Data listing =
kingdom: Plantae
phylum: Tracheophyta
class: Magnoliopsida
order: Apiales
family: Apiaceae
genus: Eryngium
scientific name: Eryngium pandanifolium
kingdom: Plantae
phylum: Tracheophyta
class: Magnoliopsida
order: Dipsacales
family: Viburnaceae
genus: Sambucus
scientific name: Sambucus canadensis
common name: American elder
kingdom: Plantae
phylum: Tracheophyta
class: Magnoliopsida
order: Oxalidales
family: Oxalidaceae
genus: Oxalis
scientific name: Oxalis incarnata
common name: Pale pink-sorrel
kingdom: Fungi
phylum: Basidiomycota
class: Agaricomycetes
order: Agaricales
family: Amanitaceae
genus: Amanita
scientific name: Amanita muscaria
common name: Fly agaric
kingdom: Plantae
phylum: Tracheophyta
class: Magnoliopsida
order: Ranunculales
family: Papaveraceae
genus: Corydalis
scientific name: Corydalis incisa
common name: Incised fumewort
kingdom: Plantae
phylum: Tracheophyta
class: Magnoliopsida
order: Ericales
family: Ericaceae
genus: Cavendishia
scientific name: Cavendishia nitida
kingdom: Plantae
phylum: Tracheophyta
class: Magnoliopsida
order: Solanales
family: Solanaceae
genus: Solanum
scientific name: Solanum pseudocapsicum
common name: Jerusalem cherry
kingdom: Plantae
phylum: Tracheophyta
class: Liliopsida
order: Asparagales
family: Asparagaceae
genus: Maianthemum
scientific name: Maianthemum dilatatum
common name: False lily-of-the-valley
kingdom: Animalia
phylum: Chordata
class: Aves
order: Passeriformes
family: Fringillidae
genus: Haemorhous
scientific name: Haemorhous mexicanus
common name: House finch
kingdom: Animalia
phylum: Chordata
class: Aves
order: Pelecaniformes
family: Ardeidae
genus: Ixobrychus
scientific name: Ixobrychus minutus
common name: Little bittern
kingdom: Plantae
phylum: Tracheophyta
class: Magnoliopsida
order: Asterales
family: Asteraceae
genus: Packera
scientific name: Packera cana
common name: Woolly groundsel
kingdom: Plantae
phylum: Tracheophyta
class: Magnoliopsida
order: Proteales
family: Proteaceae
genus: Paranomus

Instruction = Reproduce the items without change, starting at their first line and stopping after the line that contains "genus: Oxalis".

Answer to the exercise =
kingdom: Plantae
phylum: Tracheophyta
class: Magnoliopsida
order: Apiales
family: Apiaceae
genus: Eryngium
scientific name: Eryngium pandanifolium
kingdom: Plantae
phylum: Tracheophyta
class: Magnoliopsida
order: Dipsacales
family: Viburnaceae
genus: Sambucus
scientific name: Sambucus canadensis
common name: American elder
kingdom: Plantae
phylum: Tracheophyta
class: Magnoliopsida
order: Oxalidales
family: Oxalidaceae
genus: Oxalis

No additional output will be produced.